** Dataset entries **
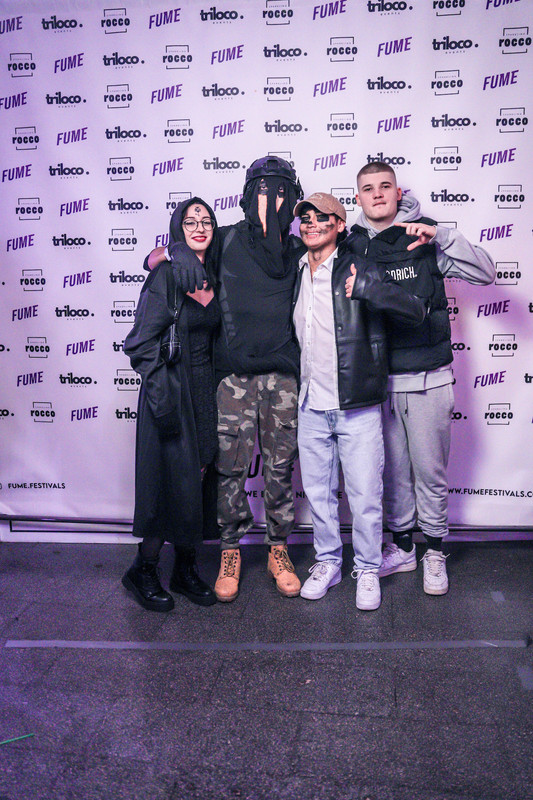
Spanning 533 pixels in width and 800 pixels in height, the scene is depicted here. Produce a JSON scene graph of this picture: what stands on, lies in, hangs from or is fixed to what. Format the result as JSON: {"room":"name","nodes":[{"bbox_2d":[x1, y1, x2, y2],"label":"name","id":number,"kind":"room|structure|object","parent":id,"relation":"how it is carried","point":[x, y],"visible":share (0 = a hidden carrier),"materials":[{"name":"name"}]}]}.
{"room":"event hall","nodes":[
{"label":"event hall","id":0,"kind":"room"},
{"bbox_2d":[0,536,532,799],"label":"floor","id":1,"kind":"structure","parent":0,"point":[356,722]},
{"bbox_2d":[0,733,34,745],"label":"green tape","id":2,"kind":"object","parent":1,"relation":"on","point":[2,742],"visible":0.98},
{"bbox_2d":[120,197,221,609],"label":"woman","id":3,"kind":"object","parent":1,"relation":"on","point":[187,381],"visible":0.84},
{"bbox_2d":[159,291,182,364],"label":"handbag","id":4,"kind":"object","parent":3,"relation":"hanging from","point":[171,346],"visible":0.55,"materials":[{"name":"black leather"}]},
{"bbox_2d":[138,161,305,600],"label":"man","id":5,"kind":"object","parent":1,"relation":"on","point":[263,359],"visible":0.86},
{"bbox_2d":[2,637,530,649],"label":"tape strip","id":6,"kind":"object","parent":1,"relation":"on","point":[78,644],"visible":0.96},
{"bbox_2d":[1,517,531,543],"label":"banner base","id":7,"kind":"object","parent":1,"relation":"on","point":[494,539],"visible":0.52,"materials":[{"name":"metal"}]},
{"bbox_2d":[1,0,532,523],"label":"backdrop banner","id":8,"kind":"structure","parent":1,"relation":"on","point":[42,202],"materials":[{"name":"white fabric"}]},
{"bbox_2d":[288,195,428,607],"label":"man","id":9,"kind":"object","parent":1,"relation":"on","point":[306,440],"visible":0.96},
{"bbox_2d":[348,160,494,598],"label":"man","id":10,"kind":"object","parent":1,"relation":"on","point":[415,403],"visible":0.86}
]}

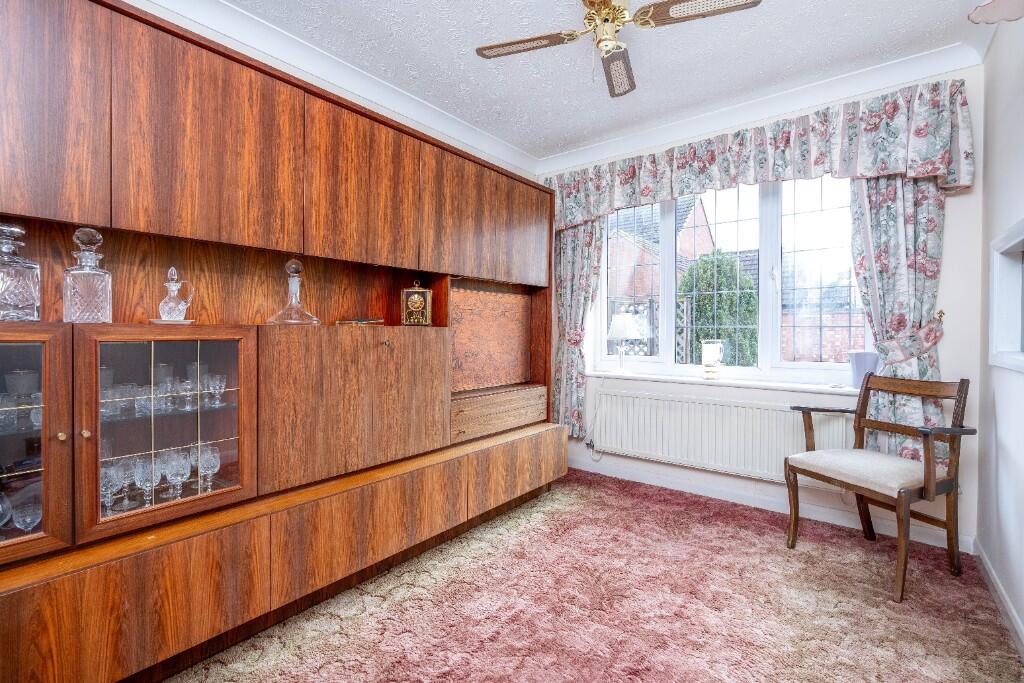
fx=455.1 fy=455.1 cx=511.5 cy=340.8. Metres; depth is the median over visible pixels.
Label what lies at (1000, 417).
right wall
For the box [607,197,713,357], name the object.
brick house
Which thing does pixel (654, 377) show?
window sill
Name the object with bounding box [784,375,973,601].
armchair
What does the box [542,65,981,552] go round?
window wall
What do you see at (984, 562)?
baseboard
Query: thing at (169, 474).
wine glass
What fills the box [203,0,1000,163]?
ceiling
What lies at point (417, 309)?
clock
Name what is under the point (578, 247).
left curtain
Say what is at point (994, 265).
wall niche
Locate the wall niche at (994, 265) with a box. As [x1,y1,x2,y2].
[989,217,1023,372]
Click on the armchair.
(924, 435)
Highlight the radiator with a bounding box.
[586,385,854,482]
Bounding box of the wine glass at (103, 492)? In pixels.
[99,458,123,513]
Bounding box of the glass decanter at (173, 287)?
[158,267,194,320]
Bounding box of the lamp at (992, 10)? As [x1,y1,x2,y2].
[968,0,1023,23]
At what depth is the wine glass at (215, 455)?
1.72 m
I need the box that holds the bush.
[679,250,756,366]
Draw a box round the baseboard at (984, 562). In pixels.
[974,539,1023,656]
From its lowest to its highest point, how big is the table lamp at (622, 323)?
0.460 m
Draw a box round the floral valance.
[541,78,979,227]
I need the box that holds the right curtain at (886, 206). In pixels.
[849,172,947,460]
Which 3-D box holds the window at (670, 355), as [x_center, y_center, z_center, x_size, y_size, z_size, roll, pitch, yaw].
[1.464,-0.487,3.277,1.901,1.493,0.125,1,1,37]
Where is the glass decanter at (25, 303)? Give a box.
[0,223,40,320]
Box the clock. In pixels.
[401,281,431,325]
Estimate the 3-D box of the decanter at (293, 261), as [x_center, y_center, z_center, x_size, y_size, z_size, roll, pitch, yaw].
[-0.971,-0.216,2.036,0.208,0.297,0.210,1,1,37]
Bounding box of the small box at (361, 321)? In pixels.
[336,317,383,325]
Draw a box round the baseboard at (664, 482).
[564,454,970,552]
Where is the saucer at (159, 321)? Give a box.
[149,317,193,324]
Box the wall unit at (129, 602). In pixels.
[0,1,564,680]
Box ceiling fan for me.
[474,0,760,97]
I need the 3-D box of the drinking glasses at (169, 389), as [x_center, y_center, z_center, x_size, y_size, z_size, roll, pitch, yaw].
[-1.328,0.176,1.633,0.228,0.151,0.536,1,1,37]
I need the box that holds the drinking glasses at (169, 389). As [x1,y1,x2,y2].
[95,366,228,419]
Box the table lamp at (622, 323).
[606,313,639,373]
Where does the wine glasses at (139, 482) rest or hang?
in the wall unit at (129, 602)
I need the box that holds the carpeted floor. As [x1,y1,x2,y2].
[158,468,1023,682]
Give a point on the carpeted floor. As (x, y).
(516, 546)
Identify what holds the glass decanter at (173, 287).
in the wall unit at (129, 602)
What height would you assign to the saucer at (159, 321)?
0.015 m
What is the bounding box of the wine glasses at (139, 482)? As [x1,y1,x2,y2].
[102,441,220,513]
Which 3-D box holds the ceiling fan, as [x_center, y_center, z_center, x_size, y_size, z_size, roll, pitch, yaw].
[0.377,-1.295,1.886,0.890,0.428,0.933,0,1,-26]
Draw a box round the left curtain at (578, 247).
[551,217,604,439]
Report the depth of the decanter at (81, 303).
1.46 m
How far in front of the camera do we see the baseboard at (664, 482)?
2.96 m
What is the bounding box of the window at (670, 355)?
[591,173,869,382]
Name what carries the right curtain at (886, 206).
attached to the window wall at (958, 208)
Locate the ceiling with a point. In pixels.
(465, 66)
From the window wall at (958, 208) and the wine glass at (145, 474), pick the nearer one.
the wine glass at (145, 474)
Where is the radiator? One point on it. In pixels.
(732, 409)
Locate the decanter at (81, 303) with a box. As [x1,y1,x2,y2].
[63,227,112,322]
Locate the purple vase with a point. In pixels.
(862, 367)
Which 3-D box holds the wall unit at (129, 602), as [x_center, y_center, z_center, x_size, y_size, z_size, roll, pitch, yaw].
[-0.819,-0.013,2.287,0.530,2.245,3.265,1,1,37]
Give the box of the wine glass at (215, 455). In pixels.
[197,443,221,491]
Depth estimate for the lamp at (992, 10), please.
1.41 m
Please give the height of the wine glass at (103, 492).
0.152 m
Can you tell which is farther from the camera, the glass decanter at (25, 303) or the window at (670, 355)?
the window at (670, 355)
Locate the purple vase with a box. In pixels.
[848,351,879,388]
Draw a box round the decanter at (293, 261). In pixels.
[267,259,321,324]
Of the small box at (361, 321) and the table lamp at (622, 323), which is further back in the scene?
the table lamp at (622, 323)
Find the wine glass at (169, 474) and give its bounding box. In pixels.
[162,449,189,499]
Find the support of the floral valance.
attached to the window wall at (958, 208)
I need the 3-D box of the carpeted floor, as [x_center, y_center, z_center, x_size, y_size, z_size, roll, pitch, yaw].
[0.049,1.173,1.515,3.334,0.105,4.293,1,1,37]
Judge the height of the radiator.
0.531 m
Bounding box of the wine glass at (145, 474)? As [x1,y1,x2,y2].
[134,456,158,506]
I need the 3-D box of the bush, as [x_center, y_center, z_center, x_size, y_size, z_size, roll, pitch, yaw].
[2.876,-0.042,6.454,1.095,2.518,1.048,1,1,37]
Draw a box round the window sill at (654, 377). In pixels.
[586,370,861,394]
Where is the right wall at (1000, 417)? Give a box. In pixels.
[977,10,1023,656]
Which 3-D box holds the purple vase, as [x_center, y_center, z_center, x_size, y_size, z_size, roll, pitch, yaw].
[2.084,0.172,2.699,0.153,0.215,0.145,1,1,37]

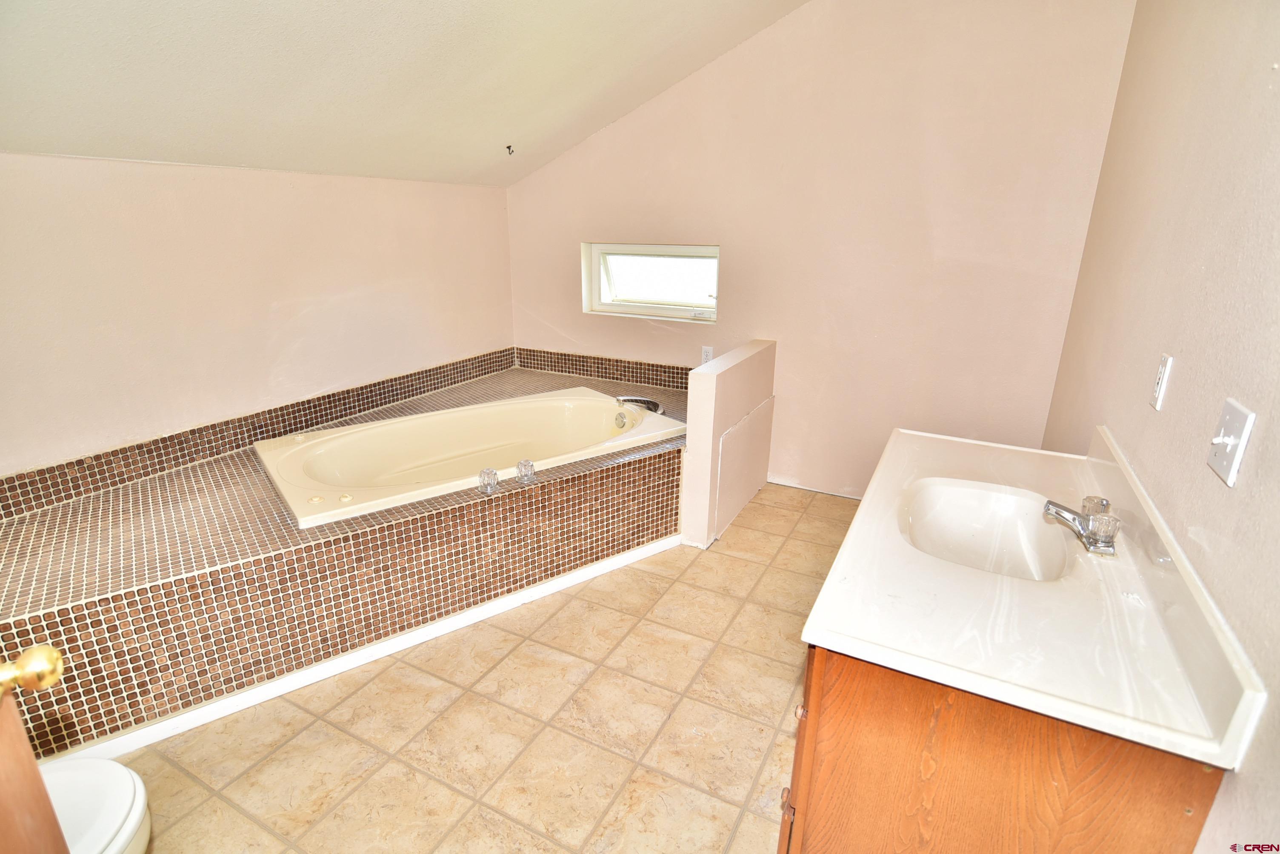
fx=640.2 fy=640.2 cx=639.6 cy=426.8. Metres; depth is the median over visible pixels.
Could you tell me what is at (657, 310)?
window
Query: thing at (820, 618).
vanity countertop
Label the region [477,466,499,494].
faucet handle
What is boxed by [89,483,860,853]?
tile floor
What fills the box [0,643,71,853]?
door
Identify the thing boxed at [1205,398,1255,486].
light switch
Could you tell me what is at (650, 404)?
bathtub faucet
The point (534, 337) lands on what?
back wall
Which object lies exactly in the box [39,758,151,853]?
toilet
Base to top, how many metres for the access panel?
0.504 m
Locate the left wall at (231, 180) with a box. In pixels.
[0,151,517,476]
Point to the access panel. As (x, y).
(742, 427)
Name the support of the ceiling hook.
attached to the ceiling
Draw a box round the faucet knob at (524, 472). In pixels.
[515,459,537,485]
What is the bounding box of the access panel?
[712,396,774,538]
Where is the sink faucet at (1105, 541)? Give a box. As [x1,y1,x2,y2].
[1042,494,1120,557]
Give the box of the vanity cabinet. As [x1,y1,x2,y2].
[776,645,1225,853]
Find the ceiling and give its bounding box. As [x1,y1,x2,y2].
[0,0,812,187]
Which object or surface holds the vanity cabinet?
on the tile floor
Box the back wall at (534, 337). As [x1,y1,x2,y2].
[504,0,1137,502]
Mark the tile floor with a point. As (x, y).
(291, 748)
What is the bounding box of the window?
[582,242,720,321]
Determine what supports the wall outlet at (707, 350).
attached to the back wall at (534, 337)
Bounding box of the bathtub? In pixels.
[249,388,686,528]
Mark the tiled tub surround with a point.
(129, 514)
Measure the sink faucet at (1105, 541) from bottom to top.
0.084 m
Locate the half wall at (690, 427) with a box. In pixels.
[680,339,776,550]
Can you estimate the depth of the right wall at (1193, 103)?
1.35 m
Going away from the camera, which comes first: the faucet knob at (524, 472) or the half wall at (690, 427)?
the faucet knob at (524, 472)
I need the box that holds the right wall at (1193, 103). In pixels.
[1042,0,1279,853]
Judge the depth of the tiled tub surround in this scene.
2.19 m
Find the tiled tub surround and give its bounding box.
[0,354,690,757]
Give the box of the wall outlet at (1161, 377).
[1149,352,1173,410]
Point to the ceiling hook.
(509, 148)
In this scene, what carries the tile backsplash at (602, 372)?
attached to the back wall at (534, 337)
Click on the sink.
(960, 527)
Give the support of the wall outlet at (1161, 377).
attached to the right wall at (1193, 103)
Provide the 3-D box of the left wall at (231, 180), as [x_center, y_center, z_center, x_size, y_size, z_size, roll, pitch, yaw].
[-1.777,-0.286,2.781,0.141,1.644,3.734,10,20,26]
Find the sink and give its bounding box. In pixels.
[897,479,1074,581]
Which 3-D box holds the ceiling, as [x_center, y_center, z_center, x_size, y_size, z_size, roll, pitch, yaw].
[-0.431,-1.247,1.507,3.356,0.808,3.878,10,20,26]
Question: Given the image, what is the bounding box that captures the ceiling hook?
[504,143,514,154]
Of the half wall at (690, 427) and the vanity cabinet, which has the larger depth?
the half wall at (690, 427)
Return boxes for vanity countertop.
[800,419,1268,768]
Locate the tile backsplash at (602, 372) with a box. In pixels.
[511,345,690,391]
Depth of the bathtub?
3.09 m
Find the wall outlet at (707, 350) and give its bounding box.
[700,345,714,363]
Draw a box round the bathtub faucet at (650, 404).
[614,394,663,414]
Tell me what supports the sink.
in the vanity countertop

** EXERCISE DIRECTIONS **
Which of the lines above include the word "over"? List those lines.

** PROBLEM SOLUTION **
fx=455.1 fy=455.1 cx=511.5 cy=340.8. Metres; depth is the median over visible pixels.
fx=640.2 fy=640.2 cx=639.6 cy=426.8. Metres; depth is the median over visible pixels.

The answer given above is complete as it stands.